In Mark Twain's "The Celebrated Jumping Frog of Calaveras County," who are the protagonist and antagonist of the story?
If you're looking for a good guy pitted against a bad guy, you're going to be disappointed. The story is not meant to be taken seriously but is a homespun yarn, even a 'tall tale.' The person coming closest to being the protagonist is Jim Smiley, who wins an absurd bet but at the same time makes a fool of himself:
"Jumping Frog" was originally told in epistolary form—that is, as a letter—though some reprints of the tale have since omitted this letter-frame convention. In the story, Twain recounts his visit, made at the request of a friend back East, to an old man named Simon Wheeler in a California mining camp. Wheeler tells Twain a colorful story about another miner, Jim Smiley. According to Wheeler, Smiley loved to make bets; he would bet on nearly anything. Wheeler relates some of Smiley's more famous gambling escapades, one of which concerns a pet frog. Critics frequently cite this story as an example of a tall tale and note Twain's use of humor and exaggeration. They also emphasize the tale's satirical focus on storytelling and existing cultural differences between the western and eastern regions of the United States.

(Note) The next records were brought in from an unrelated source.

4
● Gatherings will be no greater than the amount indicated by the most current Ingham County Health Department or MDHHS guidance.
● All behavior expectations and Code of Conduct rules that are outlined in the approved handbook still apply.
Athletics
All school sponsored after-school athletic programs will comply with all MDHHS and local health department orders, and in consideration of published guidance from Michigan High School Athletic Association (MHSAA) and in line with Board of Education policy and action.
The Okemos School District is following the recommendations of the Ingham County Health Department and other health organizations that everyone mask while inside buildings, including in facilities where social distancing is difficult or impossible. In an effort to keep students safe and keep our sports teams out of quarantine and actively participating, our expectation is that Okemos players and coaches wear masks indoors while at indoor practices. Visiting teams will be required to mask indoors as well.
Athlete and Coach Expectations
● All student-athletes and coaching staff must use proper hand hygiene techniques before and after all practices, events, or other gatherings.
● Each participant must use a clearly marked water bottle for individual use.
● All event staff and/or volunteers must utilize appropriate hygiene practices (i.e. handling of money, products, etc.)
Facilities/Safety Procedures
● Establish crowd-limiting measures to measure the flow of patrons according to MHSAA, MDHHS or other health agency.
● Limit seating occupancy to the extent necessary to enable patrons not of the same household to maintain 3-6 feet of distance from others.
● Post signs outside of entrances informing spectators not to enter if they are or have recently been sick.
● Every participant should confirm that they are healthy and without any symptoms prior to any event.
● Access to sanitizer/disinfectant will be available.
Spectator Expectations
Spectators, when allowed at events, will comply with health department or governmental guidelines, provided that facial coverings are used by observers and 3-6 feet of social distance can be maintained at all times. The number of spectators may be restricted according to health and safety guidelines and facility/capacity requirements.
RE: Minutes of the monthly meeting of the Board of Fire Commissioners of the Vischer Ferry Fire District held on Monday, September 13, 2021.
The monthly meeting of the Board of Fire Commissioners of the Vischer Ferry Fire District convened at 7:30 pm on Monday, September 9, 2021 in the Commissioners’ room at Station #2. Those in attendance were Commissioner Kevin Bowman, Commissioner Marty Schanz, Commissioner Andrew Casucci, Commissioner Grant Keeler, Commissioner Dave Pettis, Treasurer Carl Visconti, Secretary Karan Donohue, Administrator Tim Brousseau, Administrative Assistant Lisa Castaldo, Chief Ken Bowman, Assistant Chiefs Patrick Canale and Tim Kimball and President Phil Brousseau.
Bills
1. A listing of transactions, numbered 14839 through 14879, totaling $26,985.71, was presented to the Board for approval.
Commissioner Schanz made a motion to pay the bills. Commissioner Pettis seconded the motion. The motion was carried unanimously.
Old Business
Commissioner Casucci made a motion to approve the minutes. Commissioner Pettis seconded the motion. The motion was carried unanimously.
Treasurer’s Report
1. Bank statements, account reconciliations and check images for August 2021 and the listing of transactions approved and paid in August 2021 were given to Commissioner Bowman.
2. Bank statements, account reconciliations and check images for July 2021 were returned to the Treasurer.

Notice the "tale within a tale" formula in the story line, adding to the story's folklore effect. American humour distinguished itself by diverting from the British idea of quick and witty verve (with a play on words if possible) to long, drawn-out storytelling where the humour was in the awkward manner therein rather than in the use of puns or any "catch phrase" at the end.
On this subject, it would be worthwhile to check out Twain's essay "How to Tell a Story."